Clinical services of the Stroke Program center around F.A.S.T., the Froedtert & Medical College Acute Stroke Team. This emergency response team responds to any acute stroke call 24 hours a day, 7 days a week. F.A.S.T. provides immediate and experienced neurological expertise to carefully assess the needs and therapeutic options for a stroke patient. Effective and safe treatment of stroke requires patients and healthcare providers to "Think FAST" to access immediate expert emergency medical attention. As growing public awareness prompts patients to "Call 911-Stroke is a medical emergency!", F.A.S.T. guarantees an appropriate hospital response unique in the area.
The most widely known stroke therapy and the only FDA drug approved for treatment of stroke, intravenous tPA (tissue plasminogen activator), can reverse a stroke if given to carefully selected patients within three hours of stroke onset. However, this clot-busting drug can be dangerous if inappropriately given. The F.A.S.T. staff have been successfully using tPA since 1996 and have been active in teaching other hospitals how to safely administer this drug.
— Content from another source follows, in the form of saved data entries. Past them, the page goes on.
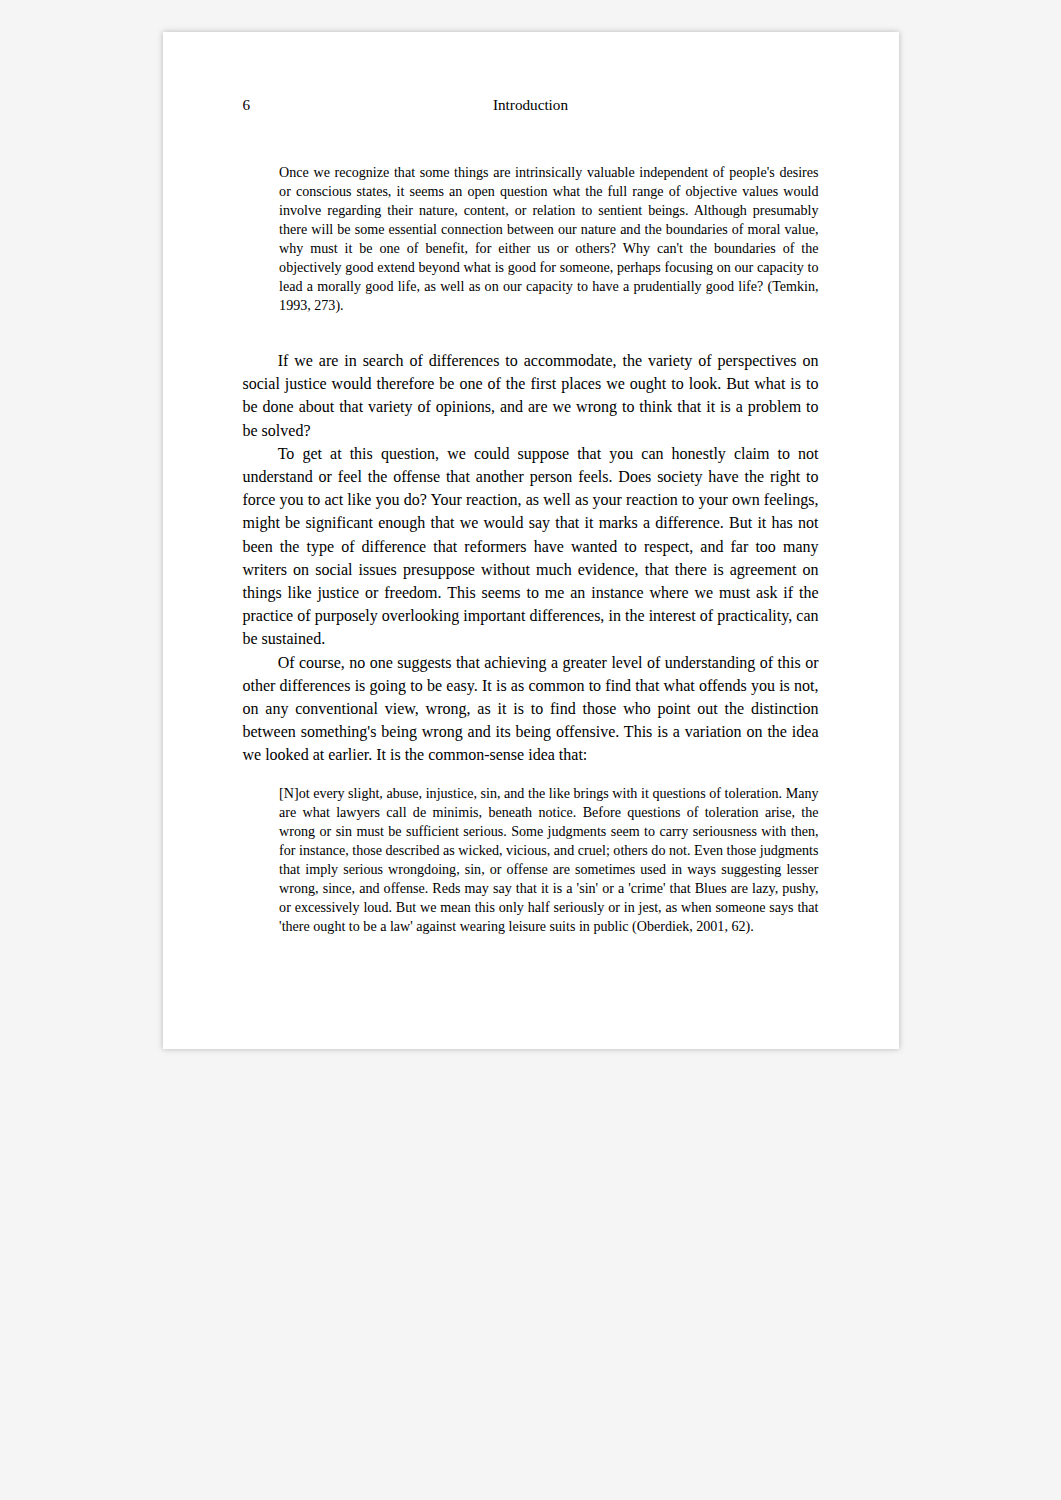6 Introduction
Once we recognize that some things are intrinsically valuable independent of people's desires or conscious states, it seems an open question what the full range of objective values would involve regarding their nature, content, or relation to sentient beings. Although presumably there will be some essential connection between our nature and the boundaries of moral value, why must it be one of benefit, for either us or others? Why can't the boundaries of the objectively good extend beyond what is good for someone, perhaps focusing on our capacity to lead a morally good life, as well as on our capacity to have a prudentially good life? (Temkin, 1993, 273).
If we are in search of differences to accommodate, the variety of perspectives on social justice would therefore be one of the first places we ought to look. But what is to be done about that variety of opinions, and are we wrong to think that it is a problem to be solved?
To get at this question, we could suppose that you can honestly claim to not understand or feel the offense that another person feels. Does society have the right to force you to act like you do? Your reaction, as well as your reaction to your own feelings, might be significant enough that we would say that it marks a difference. But it has not been the type of difference that reformers have wanted to respect, and far too many writers on social issues presuppose without much evidence, that there is agreement on things like justice or freedom. This seems to me an instance where we must ask if the practice of purposely overlooking important differences, in the interest of practicality, can be sustained.
Of course, no one suggests that achieving a greater level of understanding of this or other differences is going to be easy. It is as common to find that what offends you is not, on any conventional view, wrong, as it is to find those who point out the distinction between something's being wrong and its being offensive. This is a variation on the idea we looked at earlier. It is the common-sense idea that:
[N]ot every slight, abuse, injustice, sin, and the like brings with it questions of toleration. Many are what lawyers call de minimis, beneath notice. Before questions of toleration arise, the wrong or sin must be sufficient serious. Some judgments seem to carry seriousness with then, for instance, those described as wicked, vicious, and cruel; others do not. Even those judgments that imply serious wrongdoing, sin, or offense are sometimes used in ways suggesting lesser wrong, since, and offense. Reds may say that it is a 'sin' or a 'crime' that Blues are lazy, pushy, or excessively loud. But we mean this only half seriously or in jest, as when someone says that 'there ought to be a law' against wearing leisure suits in public (Oberdiek, 2001, 62).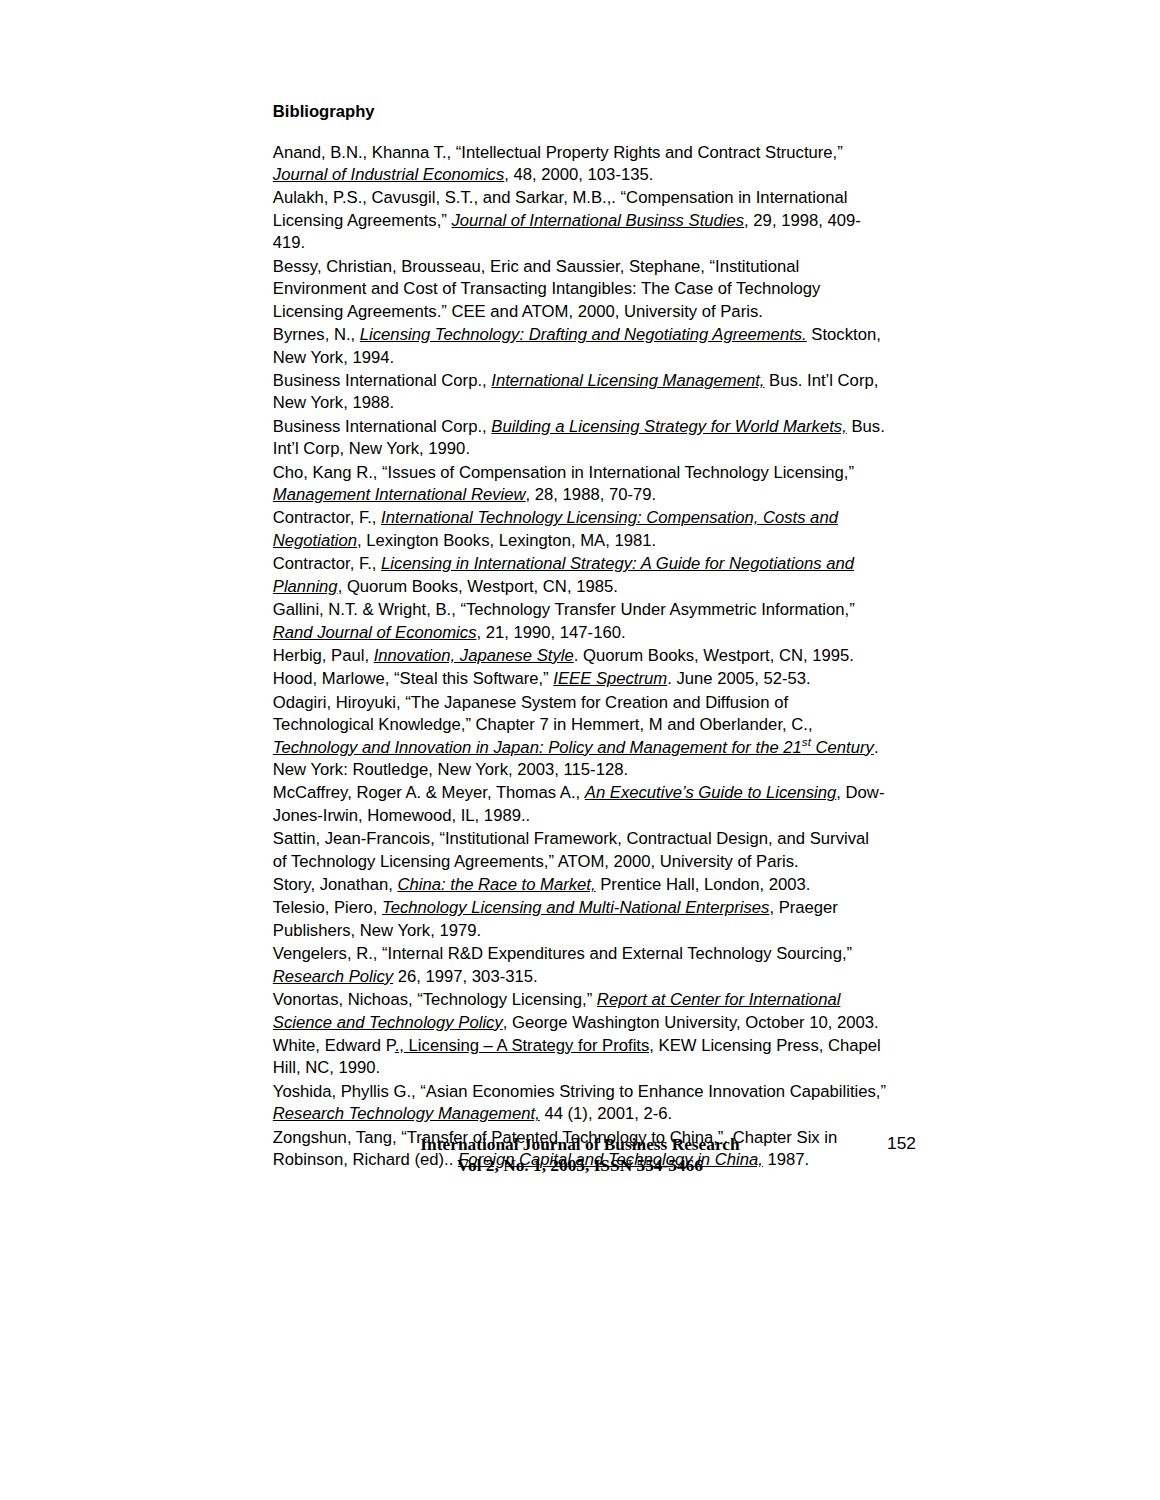Bibliography
Anand, B.N., Khanna T., “Intellectual Property Rights and Contract Structure,” Journal of Industrial Economics, 48, 2000, 103-135.
Aulakh, P.S., Cavusgil, S.T., and Sarkar, M.B.,. “Compensation in International Licensing Agreements,” Journal of International Businss Studies, 29, 1998, 409-419.
Bessy, Christian, Brousseau, Eric and Saussier, Stephane, “Institutional Environment and Cost of Transacting Intangibles: The Case of Technology Licensing Agreements.” CEE and ATOM, 2000, University of Paris.
Byrnes, N., Licensing Technology: Drafting and Negotiating Agreements. Stockton, New York, 1994.
Business International Corp., International Licensing Management, Bus. Int’l Corp, New York, 1988.
Business International Corp., Building a Licensing Strategy for World Markets, Bus. Int’l Corp, New York, 1990.
Cho, Kang R., “Issues of Compensation in International Technology Licensing,” Management International Review, 28, 1988, 70-79.
Contractor, F., International Technology Licensing: Compensation, Costs and Negotiation, Lexington Books, Lexington, MA, 1981.
Contractor, F., Licensing in International Strategy: A Guide for Negotiations and Planning, Quorum Books, Westport, CN, 1985.
Gallini, N.T. & Wright, B., “Technology Transfer Under Asymmetric Information,” Rand Journal of Economics, 21, 1990, 147-160.
Herbig, Paul, Innovation, Japanese Style. Quorum Books, Westport, CN, 1995.
Hood, Marlowe, “Steal this Software,” IEEE Spectrum. June 2005, 52-53.
Odagiri, Hiroyuki, “The Japanese System for Creation and Diffusion of Technological Knowledge,” Chapter 7 in Hemmert, M and Oberlander, C., Technology and Innovation in Japan: Policy and Management for the 21st Century. New York: Routledge, New York, 2003, 115-128.
McCaffrey, Roger A. & Meyer, Thomas A., An Executive’s Guide to Licensing, Dow-Jones-Irwin, Homewood, IL, 1989..
Sattin, Jean-Francois, “Institutional Framework, Contractual Design, and Survival of Technology Licensing Agreements,” ATOM, 2000, University of Paris.
Story, Jonathan, China: the Race to Market, Prentice Hall, London, 2003.
Telesio, Piero, Technology Licensing and Multi-National Enterprises, Praeger Publishers, New York, 1979.
Vengelers, R., “Internal R&D Expenditures and External Technology Sourcing,” Research Policy 26, 1997, 303-315.
Vonortas, Nichoas, “Technology Licensing,” Report at Center for International Science and Technology Policy, George Washington University, October 10, 2003.
White, Edward P., Licensing – A Strategy for Profits, KEW Licensing Press, Chapel Hill, NC, 1990.
Yoshida, Phyllis G., “Asian Economies Striving to Enhance Innovation Capabilities,” Research Technology Management, 44 (1), 2001, 2-6.
Zongshun, Tang, “Transfer of Patented Technology to China,”. Chapter Six in Robinson, Richard (ed).. Foreign Capital and Technology in China, 1987.
International Journal of Business Research
Vol 2, No. 1, 2005, ISSN 554-5466
152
Other new advances in stroke therapy are emerging including neuroprotective medications, aneurysm coiling, carotid artery stenting and intra-arterial thrombolytic therapy. As future new F.D.A. approved emergency stroke therapies emerge, F.A.S.T. is prepared to respond if patients and doctors "Think FAST."
F.A.S.T. is led by a team of stroke neurologists, neurointensivists, and interventional neurologists. Dr. Jeffrey Binder established the Stroke Program in 1995 after training at Columbia-Presbyterian Hospital. Medical director Dr. Diane Book joined the program in 1996 after a stroke fellowship here to take over the clinical arm. The Stroke & Neurovascular Program has greatly expanded in depth and breadth, with neurocritical care services provided by neurointensivist Dr. Ann Helms, and advanced interventional neurology served by Dr. Sam Zaidat, Dr Brian-Fred Fitzsimmons, and Dr. John Lynch. The Stroke faculty all cover F.A.S.T. to aggressively reach patients for clinical treatment and research with hyperacute stroke therapies including neuroprotectants, existing and emerging revascularization therapies, and stroke diagnosis and prevention strategies. Other critical members of F.A.S.T. are the stroke program nurse coordinator, stroke clinical trials nurse coordinator, and physicians from emergency medicine. The program has become a regional resource for both urgent inpatient referral and elective outpatient care of challenging neurovascular patients.